One other thing to try is some clear varnish or clear coat as well it will stick small brass pieces to things as it is used to hold brass name plates etc onto models.
  Gremlin Assistant Commissioner

Like resin , brass might need a bit of a rough up that is sand the back of the parts to remove not only tarnish but also to make scratches and grooves on the brass surface. The greater the surface area that the glue grips the better the hold will be. And if using superGlue then use it sparingly, more is not better actually, Apply the superglue with a tooth pick or similar to the back of it and place it in place, Also if the kit is resin then you may need to also roughen the area where the things go a bit. It does make a difference though as any one who has put together a resin kit would tell you. Hope that helps you a bit!
DJPeters
Thanks for the tips!  I used the toothpick method, but will now try with Loctite Gel...after sanding (gently) the etching and the contact points Smile
  DJPeters Deputy Commissioner

To anyone using superglue to put something securely onto something  else a few things need to be considered.

First up if the model is painted and you want to securely stick a after market part on the gently scrape away a small area of paint and stick the part to the actual body not the painted surface. It will still stick to the paint surface but it can very easily come off if accidentally knocked or something. A small touch up may be needed after to hide the paint that was removed.

Next is roughing up components if it is possible. A quick bit of sanding on either brass parts or resin pieces of any type of resin where a glue join has to be made will make it a stronger grip. Super glue does not like resins used to make kits for model railways and roughing up the joins will save much hair pulling and blue language as well. Roughing up pieces makes the surface area greater and thus the glue has a better hold on it. Brass is flat and very smooth so rough up the back of it. Brass also corrodes quickly and this corroding can sometimes interfere with the glue that needs to be super glued to another material.

Are the parts clean as like painting  or even soldering cleaniness is the best way to go, even the grease or oil from your skin can stop a good glue joint being made. Handle the actual joins before gluing using  clean rubber gloves or something so you do not touch the actual model with your bare hands.

And finally like Allan said super glue needs a tight fitting join to make a good joint, capillary action will draw the glue into a joint. So keep fingers away from joints while gluing them.

Above all it might say that it glues it in a minute or so, and it usually does, but allow it to fully set overnight or 24 hours before you go and do anything more to it.

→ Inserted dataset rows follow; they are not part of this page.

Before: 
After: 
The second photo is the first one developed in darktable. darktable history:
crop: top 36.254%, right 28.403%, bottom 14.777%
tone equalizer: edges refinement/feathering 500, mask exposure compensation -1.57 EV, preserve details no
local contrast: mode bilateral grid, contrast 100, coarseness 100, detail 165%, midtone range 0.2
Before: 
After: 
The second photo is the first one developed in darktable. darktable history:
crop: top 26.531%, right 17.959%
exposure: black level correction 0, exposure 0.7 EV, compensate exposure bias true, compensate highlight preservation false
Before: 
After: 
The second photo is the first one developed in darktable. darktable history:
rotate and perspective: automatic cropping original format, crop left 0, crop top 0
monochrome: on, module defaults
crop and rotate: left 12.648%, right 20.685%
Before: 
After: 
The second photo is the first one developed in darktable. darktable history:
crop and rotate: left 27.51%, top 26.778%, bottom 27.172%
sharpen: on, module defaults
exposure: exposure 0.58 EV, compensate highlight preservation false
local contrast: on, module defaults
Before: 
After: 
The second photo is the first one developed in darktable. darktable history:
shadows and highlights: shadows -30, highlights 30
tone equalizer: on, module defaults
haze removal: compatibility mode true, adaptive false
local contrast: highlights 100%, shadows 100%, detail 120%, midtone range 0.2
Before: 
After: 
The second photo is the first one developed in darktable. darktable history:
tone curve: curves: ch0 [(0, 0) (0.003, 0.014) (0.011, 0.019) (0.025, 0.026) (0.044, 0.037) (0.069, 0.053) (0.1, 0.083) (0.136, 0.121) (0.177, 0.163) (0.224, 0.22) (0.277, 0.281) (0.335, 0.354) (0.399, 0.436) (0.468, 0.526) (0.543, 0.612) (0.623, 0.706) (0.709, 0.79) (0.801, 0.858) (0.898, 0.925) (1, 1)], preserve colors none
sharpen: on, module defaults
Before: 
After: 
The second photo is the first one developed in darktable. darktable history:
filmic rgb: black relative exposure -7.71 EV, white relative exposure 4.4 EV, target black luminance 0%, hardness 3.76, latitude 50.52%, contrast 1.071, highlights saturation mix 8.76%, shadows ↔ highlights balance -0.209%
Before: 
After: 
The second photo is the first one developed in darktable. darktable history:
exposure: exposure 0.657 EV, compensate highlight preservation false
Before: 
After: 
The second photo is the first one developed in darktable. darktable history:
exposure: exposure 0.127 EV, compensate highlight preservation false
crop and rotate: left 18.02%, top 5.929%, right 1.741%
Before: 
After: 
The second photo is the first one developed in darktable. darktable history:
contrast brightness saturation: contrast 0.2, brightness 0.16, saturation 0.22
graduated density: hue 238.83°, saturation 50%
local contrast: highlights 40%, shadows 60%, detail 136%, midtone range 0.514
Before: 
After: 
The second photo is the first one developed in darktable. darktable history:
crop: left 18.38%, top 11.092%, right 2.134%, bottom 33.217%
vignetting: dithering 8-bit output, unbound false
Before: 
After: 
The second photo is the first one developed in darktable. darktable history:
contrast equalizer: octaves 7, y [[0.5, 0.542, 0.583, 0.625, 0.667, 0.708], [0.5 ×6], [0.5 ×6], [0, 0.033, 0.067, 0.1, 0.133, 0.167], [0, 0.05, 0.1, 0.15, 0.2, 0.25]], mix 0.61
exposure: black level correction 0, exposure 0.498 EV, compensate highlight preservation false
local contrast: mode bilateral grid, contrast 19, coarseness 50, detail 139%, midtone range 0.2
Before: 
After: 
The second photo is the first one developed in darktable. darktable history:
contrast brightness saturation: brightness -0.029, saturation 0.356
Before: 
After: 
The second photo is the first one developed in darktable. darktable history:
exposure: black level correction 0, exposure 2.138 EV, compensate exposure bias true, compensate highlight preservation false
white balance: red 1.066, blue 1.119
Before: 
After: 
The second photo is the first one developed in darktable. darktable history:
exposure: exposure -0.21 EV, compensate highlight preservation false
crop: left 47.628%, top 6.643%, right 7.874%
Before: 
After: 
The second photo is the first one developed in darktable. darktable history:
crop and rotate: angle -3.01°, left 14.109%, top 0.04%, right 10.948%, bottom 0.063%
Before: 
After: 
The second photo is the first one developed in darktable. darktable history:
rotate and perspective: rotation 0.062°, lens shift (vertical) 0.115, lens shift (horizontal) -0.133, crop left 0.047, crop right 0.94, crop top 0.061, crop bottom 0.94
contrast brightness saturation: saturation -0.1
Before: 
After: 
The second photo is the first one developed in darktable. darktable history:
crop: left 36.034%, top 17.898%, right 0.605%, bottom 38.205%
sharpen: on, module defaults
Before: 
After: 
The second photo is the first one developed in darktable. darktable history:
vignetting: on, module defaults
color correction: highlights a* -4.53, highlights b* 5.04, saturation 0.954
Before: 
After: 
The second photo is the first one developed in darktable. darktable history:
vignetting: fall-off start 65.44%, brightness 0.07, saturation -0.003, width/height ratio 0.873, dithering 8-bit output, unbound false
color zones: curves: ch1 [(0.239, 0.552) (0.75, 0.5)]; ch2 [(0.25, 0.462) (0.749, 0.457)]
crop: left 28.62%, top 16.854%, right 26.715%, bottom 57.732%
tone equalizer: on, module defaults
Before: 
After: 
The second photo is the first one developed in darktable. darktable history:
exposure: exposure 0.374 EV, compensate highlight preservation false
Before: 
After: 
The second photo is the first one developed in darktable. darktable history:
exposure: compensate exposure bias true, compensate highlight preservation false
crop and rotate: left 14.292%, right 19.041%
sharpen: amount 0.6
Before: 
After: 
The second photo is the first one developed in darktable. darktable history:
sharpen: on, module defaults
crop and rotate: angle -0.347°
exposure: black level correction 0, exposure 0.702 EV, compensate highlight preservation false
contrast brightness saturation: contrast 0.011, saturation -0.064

The less you use the better it will be, super glue is not like other glues were more is better as if you do use more it can actually weaken a joint rather than make it stronger.

Oh and a golden rule for kits is if you use super glue to hold a section in place then use some other kind of glue like a two part epoxy or something to give a stronger hold on any joint that could have stress on it as superglue is no good for parts that are under any real stress all the time they will eventually let go.

One other thing is do not use superglue to put in window material of any sort it will fog the windows over very badly more so if it is inside an enclosed model.